** Passage to read **
= = = = = = =
In business, it is common to highlight what we do: investments, projects, technologies. But increasingly, what defines long-term success is how we think — or even how we feel — when facing complexity.

This is where the idea of connecting worlds takes on a new meaning. In our previous reflections, we spoke about connecting industries or geographies. Now, the challenge is deeper: it is about connecting different mindsets.

  • Global and local: global scale ensures investment capacity and efficiency, while local knowledge provides relevance and agility. True impact comes when both reinforce each other.
  • Large and small: corporations bring structure and reach; SMEs bring creativity and speed. Innovation thrives when these logics coexist.
  • Technology and people: advanced materials and digital tools expand possibilities, but it is human adoption and trust that turn them into impact.
  • Present and future: executing today while building tomorrow is not a contradiction, but a duality to be managed.
= = = = = = =
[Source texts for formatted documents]
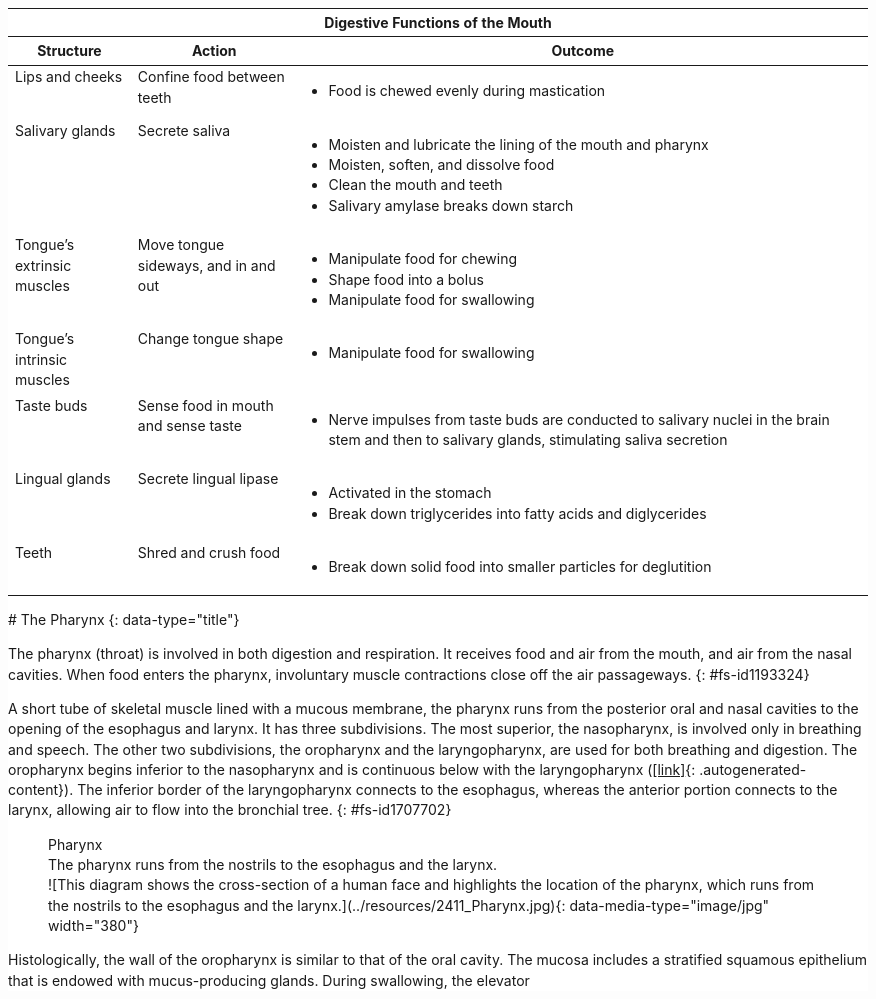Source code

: <table id="tbl-ch24_04" summary=""><thead> <tr> <th colspan="3">Digestive Functions of the Mouth</th> </tr> <tr> <th>Structure</th> <th>Action</th> <th>Outcome</th> </tr> </thead><tbody> <tr> <td>Lips and cheeks</td> <td>Confine food between teeth</td> <td><ul id="fs-id2154144" data-bullet-style="none"><li>Food is chewed evenly during mastication</li></ul></td> </tr> <tr> <td>Salivary glands</td> <td>Secrete saliva</td> <td> <ul id="fs-id1886688" data-bullet-style="none"><li>Moisten and lubricate the lining of the mouth and pharynx</li> <li>Moisten, soften, and dissolve food</li> <li>Clean the mouth and teeth</li> <li>Salivary amylase breaks down starch</li> </ul></td> </tr> <tr> <td>Tongue’s extrinsic muscles</td> <td>Move tongue sideways, and in and out</td> <td> <ul id="fs-id1351727" data-bullet-style="none"><li>Manipulate food for chewing</li> <li>Shape food into a bolus</li> <li>Manipulate food for swallowing</li> </ul></td> </tr> <tr> <td>Tongue’s intrinsic muscles</td> <td>Change tongue shape</td> <td><ul id="fs-id2160909" data-bullet-style="none"><li>Manipulate food for swallowing</li></ul></td> </tr> <tr> <td>Taste buds</td> <td>Sense food in mouth and sense taste</td> <td><ul id="fs-id1362015" data-bullet-style="none"><li>Nerve impulses from taste buds are conducted to salivary nuclei in the brain stem and then to salivary glands, stimulating saliva secretion</li></ul></td> </tr> <tr> <td>Lingual glands</td> <td>Secrete lingual lipase </td> <td> <ul id="fs-id1412424" data-bullet-style="none"><li>Activated in the stomach</li> <li>Break down triglycerides into fatty acids and diglycerides</li></ul></td> </tr> <tr> <td>Teeth</td> <td>Shred and crush food</td> <td><ul id="fs-id2454079" data-bullet-style="none"><li>Break down solid food into smaller particles for deglutition</li></ul></td> </tr> </tbody></table>
</section>
</section>
<section data-depth="1" id="fs-id1391148" markdown="1">
# The Pharynx
{: data-type="title"}

The <span data-type="term">pharynx</span> (throat) is involved in both
digestion and respiration. It receives food and air from the mouth, and
air from the nasal cavities. When food enters the pharynx, involuntary
muscle contractions close off the air passageways.
{: #fs-id1193324}

A short tube of skeletal muscle lined with a mucous membrane, the
pharynx runs from the posterior oral and nasal cavities to the opening
of the esophagus and larynx. It has three subdivisions. The most
superior, the nasopharynx, is involved only in breathing and speech. The
other two subdivisions, the <span data-type="term">oropharynx</span> and
the <span data-type="term">laryngopharynx</span>, are used for both
breathing and digestion. The oropharynx begins inferior to the
nasopharynx and is continuous below with the laryngopharynx
([\[link\]](#fig-ch24_03_06){: .autogenerated-content}). The inferior
border of the laryngopharynx connects to the esophagus, whereas the
anterior portion connects to the larynx, allowing air to flow into the
bronchial tree.
{: #fs-id1707702}

<figure id="fig-ch24_03_06">
<div data-type="title">
Pharynx
</div>
<figcaption>
The pharynx runs from the nostrils to the esophagus and the larynx.
</figcaption>
<span markdown="1" data-type="media" id="fs-id1285208" data-alt="This diagram shows
the cross-section of a human face and highlights the location of the
pharynx, which runs from the nostrils to the esophagus and the larynx.">
![This diagram shows the cross-section of a human face and highlights
the location of the pharynx, which runs from the nostrils to the
esophagus and the larynx.](../resources/2411_Pharynx.jpg){:
data-media-type="image/jpg" width="380"} </span>
</figure>
Histologically, the wall of the oropharynx is similar to that of the
oral cavity. The mucosa includes a stratified squamous epithelium that
is endowed with mucus-producing glands. During swallowing, the elevator

[1]: http://openstaxcollege.org/l/swallowing
[2]: http://www.cdc.gov/mmwr/preview/mmwrhtml/00038546.htm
= = = = = = =
** Activity list **
• a. Answer these questions about the passage on connecting mindsets:
(i) What does it say SMEs bring?
(ii) What turns advanced materials and digital tools into impact?
(iii) What did the earlier reflections speak about connecting?
• b. Write the next part of the passage on connecting mindsets, picking up after its final sentence.
The items have no connection to the passage on connecting mindsets.

** Responses per task **
• a.
(i) Creativity and speed.
(ii) Human adoption and trust.
(iii) Industries or geographies.

• b.
Several organizations have already embraced this shift:

  • BCG has argued that multinationals must go beyond “doing” R&D in headquarters and start thinking innovation locally, by empowering regional teams to detect and scale solutions. source
  • Sony Mobile learned that connecting with open-source communities was not only about producing software, but about thinking differently: co-creating with external actors and opening processes. source
  • Local Motors experimented with micro-factories and community co-design — proving that innovation was not just making vehicles, but rethinking the relationship between users, technology, and production. source

The lesson is clear: doing without the right thinking risks fragmentation. Connecting worlds today means orchestrating not only geographies and industries, but also mental models and organizational cultures.

For leaders, the opportunity is to embrace these dualities rather than choose one side. Efficiency and agility. Scale and creativity. Technology and empathy. Present and future.

Those who succeed will not be the ones who avoid tensions, but those who turn them into momentum.